Richard Stevens wrote: View Post

I come from a judo background and have been in a "self defense situation" where I successfully employed a standing sankaku jime variation and gripped my own shirt the same way I would have a gi. I have also been choked unconscious with the t-shirt I was wearing in my younger years.

One of the biggest benefits of including strokes and strangulations in training is simply getting used to getting choked (mentioned earlier in this thread). Having been choked hundreds of times I can remain very calm as the "haze" sets in.

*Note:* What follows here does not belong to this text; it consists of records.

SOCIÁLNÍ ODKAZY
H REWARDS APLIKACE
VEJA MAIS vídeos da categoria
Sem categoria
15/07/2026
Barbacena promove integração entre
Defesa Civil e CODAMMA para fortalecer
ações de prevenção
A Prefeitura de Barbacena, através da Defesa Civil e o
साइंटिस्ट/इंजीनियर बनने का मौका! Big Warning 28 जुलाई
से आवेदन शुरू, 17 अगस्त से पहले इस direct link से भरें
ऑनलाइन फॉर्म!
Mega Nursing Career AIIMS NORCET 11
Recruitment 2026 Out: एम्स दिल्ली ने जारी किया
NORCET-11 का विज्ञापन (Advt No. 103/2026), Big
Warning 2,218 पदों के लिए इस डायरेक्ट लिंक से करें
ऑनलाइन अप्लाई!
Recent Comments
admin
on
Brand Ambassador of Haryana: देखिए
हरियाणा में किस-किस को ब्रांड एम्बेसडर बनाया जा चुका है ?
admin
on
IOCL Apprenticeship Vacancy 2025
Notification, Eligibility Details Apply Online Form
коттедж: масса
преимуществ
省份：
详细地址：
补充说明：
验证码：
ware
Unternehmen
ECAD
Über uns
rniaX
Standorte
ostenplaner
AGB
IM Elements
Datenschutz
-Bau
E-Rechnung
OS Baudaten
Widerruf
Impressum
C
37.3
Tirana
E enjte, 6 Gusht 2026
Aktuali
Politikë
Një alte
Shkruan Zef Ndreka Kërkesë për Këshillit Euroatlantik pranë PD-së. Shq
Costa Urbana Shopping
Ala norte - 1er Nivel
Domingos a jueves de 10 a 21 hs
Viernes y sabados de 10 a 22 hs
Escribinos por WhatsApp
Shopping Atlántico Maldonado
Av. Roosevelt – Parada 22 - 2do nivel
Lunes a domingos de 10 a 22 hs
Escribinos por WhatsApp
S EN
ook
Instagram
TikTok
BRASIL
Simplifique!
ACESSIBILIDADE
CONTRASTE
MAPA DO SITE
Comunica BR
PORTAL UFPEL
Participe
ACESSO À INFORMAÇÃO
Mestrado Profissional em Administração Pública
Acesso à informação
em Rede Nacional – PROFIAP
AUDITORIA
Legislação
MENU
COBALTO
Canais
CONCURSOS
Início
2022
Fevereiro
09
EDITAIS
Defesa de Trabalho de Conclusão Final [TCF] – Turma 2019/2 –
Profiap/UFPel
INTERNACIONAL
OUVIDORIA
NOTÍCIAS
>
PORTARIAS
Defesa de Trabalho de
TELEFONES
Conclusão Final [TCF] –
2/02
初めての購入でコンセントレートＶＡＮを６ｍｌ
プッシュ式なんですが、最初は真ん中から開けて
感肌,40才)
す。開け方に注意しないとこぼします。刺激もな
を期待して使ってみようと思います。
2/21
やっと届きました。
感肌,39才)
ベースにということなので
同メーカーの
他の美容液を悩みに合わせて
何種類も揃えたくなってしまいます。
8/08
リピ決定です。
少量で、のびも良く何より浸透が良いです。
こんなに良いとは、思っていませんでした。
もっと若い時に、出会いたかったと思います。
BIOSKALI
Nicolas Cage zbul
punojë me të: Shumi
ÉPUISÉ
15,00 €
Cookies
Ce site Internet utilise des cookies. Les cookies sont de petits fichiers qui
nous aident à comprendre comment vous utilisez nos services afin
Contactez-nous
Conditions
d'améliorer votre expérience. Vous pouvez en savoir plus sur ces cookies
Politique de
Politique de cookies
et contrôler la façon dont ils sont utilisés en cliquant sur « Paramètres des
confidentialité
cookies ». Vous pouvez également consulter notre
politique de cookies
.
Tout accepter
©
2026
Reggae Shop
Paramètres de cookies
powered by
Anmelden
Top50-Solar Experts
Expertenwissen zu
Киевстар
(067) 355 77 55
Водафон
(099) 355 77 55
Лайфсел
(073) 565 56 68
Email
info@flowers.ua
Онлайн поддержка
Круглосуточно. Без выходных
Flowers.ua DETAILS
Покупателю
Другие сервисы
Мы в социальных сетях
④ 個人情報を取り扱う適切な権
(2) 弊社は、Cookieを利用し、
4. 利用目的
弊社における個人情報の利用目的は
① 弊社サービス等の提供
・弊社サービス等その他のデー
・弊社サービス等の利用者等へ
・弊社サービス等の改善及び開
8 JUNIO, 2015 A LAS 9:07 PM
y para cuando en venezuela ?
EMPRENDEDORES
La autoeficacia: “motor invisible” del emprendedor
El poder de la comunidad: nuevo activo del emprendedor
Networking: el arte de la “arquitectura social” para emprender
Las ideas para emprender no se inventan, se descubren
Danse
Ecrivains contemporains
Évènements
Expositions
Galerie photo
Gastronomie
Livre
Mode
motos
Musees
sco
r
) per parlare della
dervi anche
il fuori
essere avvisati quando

Perhaps I should say it is "less likely" rather than "unlikely" that a gi strangle would be used against you in a self-defence situation rather than a naked strangle -especially in view of the greater probability that it would more likely be an MMA guy rather than a high graded judo or BJJ guy that is likely to attack you. If only the naked strangles were included in aikido practice, an aikido person could get reasonably competent at defending against them and using them without sacrificing too much training time to strangles. Anyone who wanted to become competent at gi strangles as well could practice BJJ. This would also parallel what Tomiki Sensei did when he developed his style of aikido from standing judo techniques - throws that required grabbing of the gi were generally not incorporated in his system, whereas throws that required grabbing the naked arm or a soft atemi were included. His view was that if you wanted to practice the gi grabbing throws, then train in judo as well as his style of aikido.